L’indépendance du parquet général : un tournant
L’indépendance du parquet général a été depuis longtemps une revendication des organisations politiques et de la société civile comme étant une étape importante dans le processus d’édification de l’État de droit. Comme l’a dit Mohamed Abdennabaoui, procureur général du Roi près la Cour de cassation, dans son allocution prononcée à cette occasion, en menant cette réforme, le Maroc « adhère au club des grands modèles démocratiques du monde qui font de la Justice un pouvoir constitutionnel indépendant ». Reste que ce choix n’est pas applaudi de toutes parts comme il a été démontré lors de l’examen par le Parlement du projet de Loi sur la présidence du parquet. De nombreux parlementaires et d’observateurs ont soulevé, à cette occasion, les risques que comporte cette réforme. Mais quels sont ces risques ? Résumons-les en quelques mots. C’est la crainte de voir naître un monstre incontrôlable.

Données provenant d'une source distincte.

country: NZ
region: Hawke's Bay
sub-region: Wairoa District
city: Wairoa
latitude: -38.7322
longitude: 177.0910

Conscient de ces critiques, le nouveau président du parquet général a tenu dans son allocution prononcée à l’occasion de la cérémonie de transfert des pouvoirs, à rassurer les citoyens en adoptant une démarche pédagogique. Ainsi, il précise que le « ministère public, malgré son indépendance, fait partie intégrante des instances étatiques » qui sont, selon la constitution, tenues de collaborer dans l’intérêt du pays et de celui des citoyens. Il ajoute que le parquet exerce ses fonctions dans un cadre strict rigoureusement défini par la loi. Dans leur travail, les magistrats du parquet sont soumis au contrôle judiciaire. Toutes leurs décisions font l’objet de contrôle de la part du juge, ce qui est de nature à empêcher tout abus de pouvoir, sachant que le juge est «en charge de la protection des droits et libertés et de la sécurité judiciaire des personnes et des groupes, ainsi que de l’application de la loi ».

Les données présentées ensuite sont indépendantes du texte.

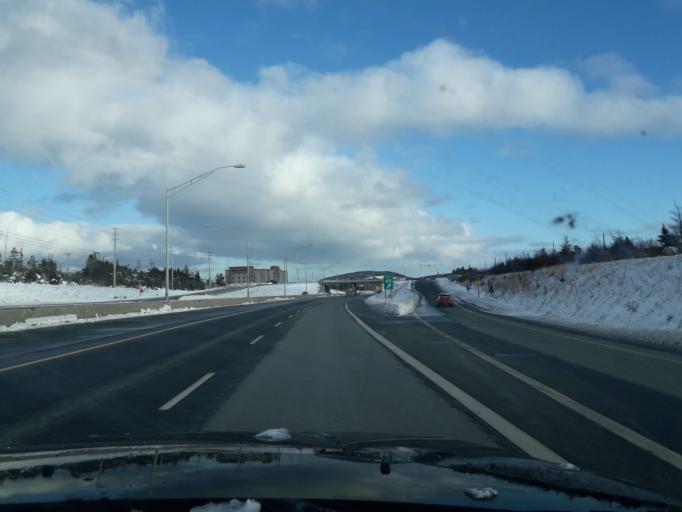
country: CA
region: Newfoundland and Labrador
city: St. John's
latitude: 47.6126
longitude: -52.7150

Le procureur général du Roi près la Cour de cassation ajoute que l’indépendance du parquet ne signifie pas qu’il échappe à l’obligation de reddition des comptes. En se référant à une décision récente de la Cour Constitutionnelle, il précise qu’en sa qualité de président du ministère public, il est responsable de l’exécution de la politique pénale devant le Roi qui le nomme et aussi devant le Conseil supérieur du pouvoir judiciaire auquel il est tenu de soumettre des rapports périodiques sur l’exécution de la politique pénale et sur le fonctionnement du parquet. Et pour bien expliciter sa vision de l’indépendance du Ministère public, il note avec force qu’« elle ne signifie pas que le parquet est libre de faire ce qu’il veut loin de toute reddition des comptes, ou qu’il lui est permis de ne pas respecter les droits des individus et des groupes ou qu’il est autorisé à ne pas collaborer avec les institutions étatiques et la société dans l’intérêt du pays et de celui des citoyens. Elle signifie que le parquet général ne sera pas un instrument docile entre les mains d’une personne ou d’un groupe contre d’autres personnes ou d’autres groupes, ni une arme à usage facile à la disposition d’une partie contre d’autres parties. Il sera plutôt une arme entre les mains de la loi contre ceux qui la violent et une arme entre les mains de la nation contre ceux qui la menacent ».
Cette définition met les magistrats du parquet devant un grand défi qui ne peut être relevé que s’ils se débarrassent de la culture qu’ils ont acquise durant toute leur carrière. Mais il est clair que leur succès reste aussi conditionné par le processus de démocratisation du pays. Les textes juridiques sont là, il appartient maintenant aux différents acteurs de leur réserver une bonne application.